Founded in 1991, the International Center for the Advancement of Scientific Literacy (ICASL) has worked with a wide array of scholars and institutions throughout the world to facilitate and coordinate the measurement and advancement of scientific literacy. The International Center coordinates and supervises national studies of scientific literacy in the United States and collaborates with other countries in the design and implementation of national surveys in those countries. The ICASL holds an archive of survey data concerning the public understanding of science and will continue to work with the Inter-university Consortium for Political and Social Research (ICPSR) to share and disseminate relevant data and results.
Over the last three decades, Jon D. Miller, the Director of the ICASL, has directed numerous studies of scientific literacy and public understanding of science and technology in the United States and other countries. Professor Miller’s work and the activities of the ICASL have followed two separate, but linked, streams of data collection and analysis.
Beginning in 1979, Jon Miller and Ken Prewitt designed and launched a renew set of national surveys to provide substantive input to the National Science Board’s Science and Engineering Indicators reports. Miller continued to direct this series through 2000 with support from the National Science Foundation. Since 2000, this time series has been updated through additional NF grants from informal science education and through other non-government sources. A recent cooperative agreement with the National Aeronautics and Space Administration (NASA) will support the continuation of this time series through 2020. A new integrated data file beginning with the National Association of Science Writers baseline 1957 study is being constructed and will be released through ICPSR in 2017.
Beginning in 1988, Miller – in collaboration with Geoffrey Thomas and John Durant from Oxford University – developed a set of knowledge items that have become the core of a continuing measure of civic scientific literacy. These items have been used in more than 40 countries and will be continued under the cooperative agreement with NASA. This web site includes bibliographic references and related documentation about the construction and use of the Civic Scientific Literacy (CSL) Index.
Parallel to this long time series of measures of American adults and some cross-national comparisons, Miller founded and directed the Longitudinal Study of American Youth (LSAY). Funded by the National Science Foundation, the LSAY selected a national sample of 7th grade and 10th grade students in public schools throughout the nation and continues to follow the same students. The LSAY includes extensive measures of in-school, family, and community (informal) learning during the secondary schooling years and is able to link these early experiences to subsequent career choices and related life course outcome. The data from the LSAY are deposited in the ICPSR and secondary users have produced 40 dissertations and more than 200 refereed articles from this data resource (see www.lsay.org for more details).

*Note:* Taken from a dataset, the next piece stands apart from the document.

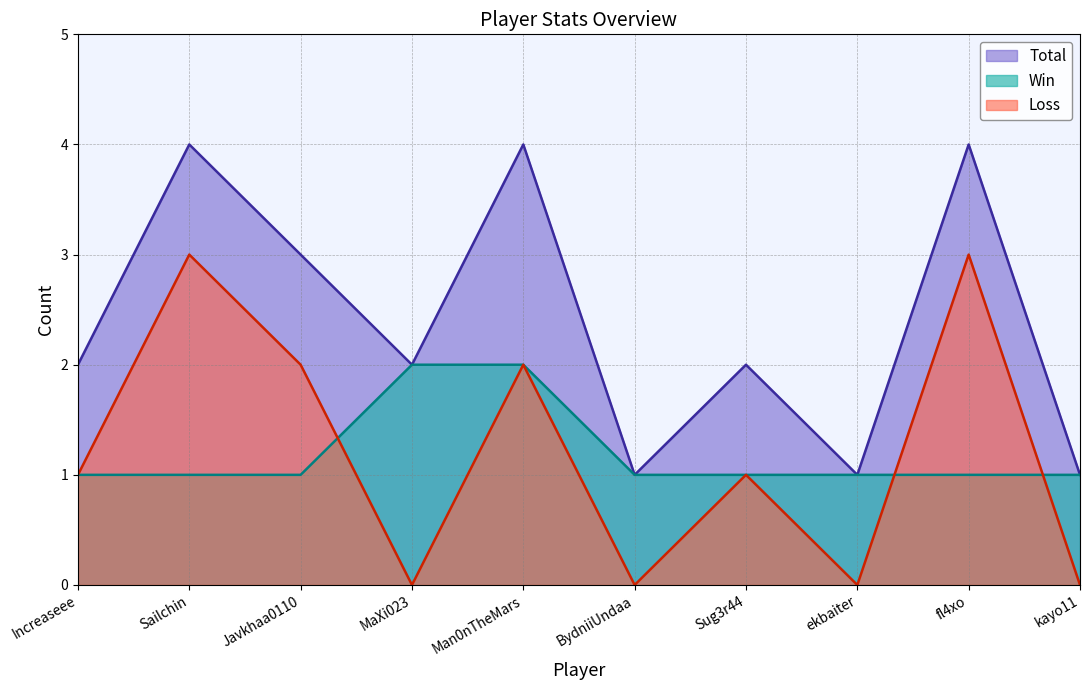

Which has a higher value, BydniiUndaa or Man0nTheMars?

Man0nTheMars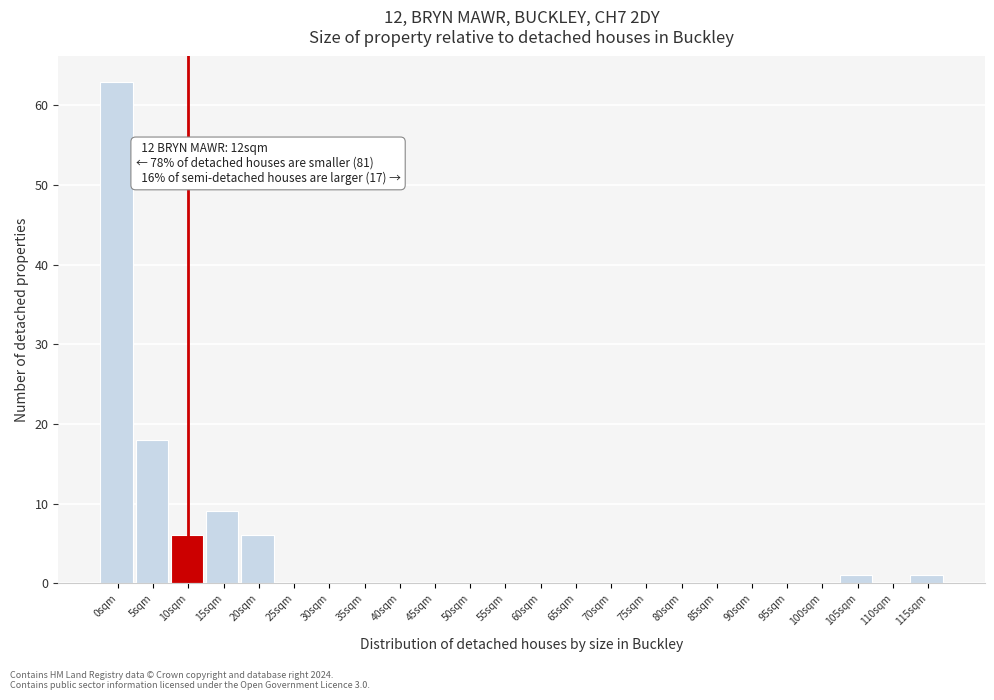

Reading left to right, list all the values displayed in this chart.

0sqm=63	5sqm=18	10sqm=6	15sqm=9	20sqm=6	25sqm=0	30sqm=0	35sqm=0	40sqm=0	45sqm=0	50sqm=0	55sqm=0	60sqm=0	65sqm=0	70sqm=0	75sqm=0	80sqm=0	85sqm=0	90sqm=0	95sqm=0	100sqm=0	105sqm=1	110sqm=0	115sqm=1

The NSF declined to continue funding the LSAY after the students reached 40 years of age, but the National Institute on Aging (NIA) has provided a new five-year award to sustain the original cohorts and we hope that they will continue to provide support to monitor this group for years into the future. In recognition that we are now studying mid-life more than youth, the name of the study has been changed to the Longitudinal Study of American Life (LSAL). The first two years of LSAL data collection have been completed and the data from the 2014 cycle will be deposited in the ICPSR later this year.

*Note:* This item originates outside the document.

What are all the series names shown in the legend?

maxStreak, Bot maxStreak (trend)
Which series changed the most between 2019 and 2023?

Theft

The same measure of civic scientific literacy has been used periodically in the LSAY and the LSAL, providing a unique opportunity to examine the development of CSL during the first 40 years of life. The longitudinal nature of these studies also makes possible an examination of the factors associated with sustained CSL during mid-life or the erosion of CSL during this mid-life period.
The International Center for the Advancement of Scientific Literacy was created to provide a center or forum for the discussion of the conceptualization and measurement of scientific literacy and to encourage sharing and intellectual discussions among scholars in this field. Over the decades, the ICASL has hosted two international conferences in the United States and co-sponsored international meetings in Britain, China, and Japan. Professor Miller and ICASL continue to work closely with other scholars in developed and developing countries.
We hope that this web site can continue to serve as a forum for the electronic discussion of the issues and ideas associated with scientific literacy. We welcome your suggestions about ways to make this conversation more productive.